I hate gossip. I like philosophical topics. I like to discuss politics and current events. I don’t care much for the latest pop idol on TV or which neighbor was screwing whom. I don’t like talking to condescending windbags who do nothing but brag. I don’t necessarily need a companion to entertain myself or feel good about myself, or to give my life meaning. I don’t like having to carry the emotional baggage of other people, if I have a choice. I don’t need to see my friends all the time to stay in touch. I don’t have a need to be liked. I don’t care much for social trends and don’t have a need to be seen hanging out in high-end places just to feel “in”.

Filipinos generally like to do and discuss the things I don’t care for above, and avoid the topics and things I take interest in.

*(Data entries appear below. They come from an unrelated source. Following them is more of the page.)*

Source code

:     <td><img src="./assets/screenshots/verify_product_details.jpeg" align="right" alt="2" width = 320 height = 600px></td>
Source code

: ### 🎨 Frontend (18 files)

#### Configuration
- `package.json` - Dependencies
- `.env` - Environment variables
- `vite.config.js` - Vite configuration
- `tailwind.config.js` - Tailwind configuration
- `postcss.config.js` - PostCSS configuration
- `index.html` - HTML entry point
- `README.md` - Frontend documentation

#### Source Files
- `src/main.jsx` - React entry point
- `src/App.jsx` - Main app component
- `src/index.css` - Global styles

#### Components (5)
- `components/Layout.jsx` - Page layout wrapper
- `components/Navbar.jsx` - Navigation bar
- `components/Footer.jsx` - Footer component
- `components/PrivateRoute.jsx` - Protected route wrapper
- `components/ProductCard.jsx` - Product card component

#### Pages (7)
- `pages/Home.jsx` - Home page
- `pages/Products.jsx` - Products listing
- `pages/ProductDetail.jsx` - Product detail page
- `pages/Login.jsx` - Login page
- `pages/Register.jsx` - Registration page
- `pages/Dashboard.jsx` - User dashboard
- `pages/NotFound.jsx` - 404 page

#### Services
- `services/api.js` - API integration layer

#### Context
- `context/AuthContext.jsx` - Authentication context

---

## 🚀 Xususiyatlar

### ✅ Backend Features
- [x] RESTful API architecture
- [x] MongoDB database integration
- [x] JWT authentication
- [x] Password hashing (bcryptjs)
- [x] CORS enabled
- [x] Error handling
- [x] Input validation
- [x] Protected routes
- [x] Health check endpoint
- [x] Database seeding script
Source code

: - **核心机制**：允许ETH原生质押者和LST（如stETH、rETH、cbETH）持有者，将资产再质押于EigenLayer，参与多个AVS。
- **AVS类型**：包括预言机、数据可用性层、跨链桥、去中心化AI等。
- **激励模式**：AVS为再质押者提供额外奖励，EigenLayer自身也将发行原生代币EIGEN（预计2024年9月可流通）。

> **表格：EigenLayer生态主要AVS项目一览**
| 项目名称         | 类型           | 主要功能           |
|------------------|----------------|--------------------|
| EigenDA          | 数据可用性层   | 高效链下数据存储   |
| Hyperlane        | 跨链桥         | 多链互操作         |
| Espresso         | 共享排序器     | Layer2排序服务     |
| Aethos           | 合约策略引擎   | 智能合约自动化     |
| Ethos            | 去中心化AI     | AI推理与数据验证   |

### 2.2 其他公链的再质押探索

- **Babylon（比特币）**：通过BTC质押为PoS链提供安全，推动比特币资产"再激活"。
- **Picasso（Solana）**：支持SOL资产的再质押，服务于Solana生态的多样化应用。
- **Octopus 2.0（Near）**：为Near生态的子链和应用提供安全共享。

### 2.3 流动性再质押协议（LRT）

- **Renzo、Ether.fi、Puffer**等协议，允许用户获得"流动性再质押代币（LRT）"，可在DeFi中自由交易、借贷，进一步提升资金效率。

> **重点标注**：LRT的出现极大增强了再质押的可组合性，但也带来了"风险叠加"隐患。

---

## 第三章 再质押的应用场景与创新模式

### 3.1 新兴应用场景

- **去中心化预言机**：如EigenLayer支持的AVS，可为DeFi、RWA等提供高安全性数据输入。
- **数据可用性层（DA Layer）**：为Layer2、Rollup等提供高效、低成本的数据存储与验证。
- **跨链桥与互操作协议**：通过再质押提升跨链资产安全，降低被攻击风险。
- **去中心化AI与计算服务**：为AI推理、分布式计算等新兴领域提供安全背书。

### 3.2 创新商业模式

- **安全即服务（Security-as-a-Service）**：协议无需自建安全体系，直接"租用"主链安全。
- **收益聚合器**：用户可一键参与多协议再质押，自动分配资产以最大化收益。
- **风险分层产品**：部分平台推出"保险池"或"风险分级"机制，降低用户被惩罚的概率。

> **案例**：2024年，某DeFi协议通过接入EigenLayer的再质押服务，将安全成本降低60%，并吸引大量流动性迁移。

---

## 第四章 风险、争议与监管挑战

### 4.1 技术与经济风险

The former is easy for those who like focusing on personalities and events; the latter is avoided because it has the potential to make people feel uncomfortable. But important issues do need to be discussed among the citizenry because it is an important part of being an educated, responsible member of the community.

There is an inherent danger in emphasizing groups over individuals. Groupthink has a tendency to give rise to popular ideas instead of correct ones; rarely do the two intersect. In emphasizing the group, the individual is suppressed. What if each individual has great ideas that they are unable to share or develop due to the enormous pressure involved with fitting in?

I like being alone because it affords me time to collect thoughts and to think up of stuff I wouldn’t be able to when other people are around. It’s just too much work separating and filtering the noise.

Too bad Filipinos can’t see the value of being “alone”; they can see only the stigma in it. They have a lot to learn.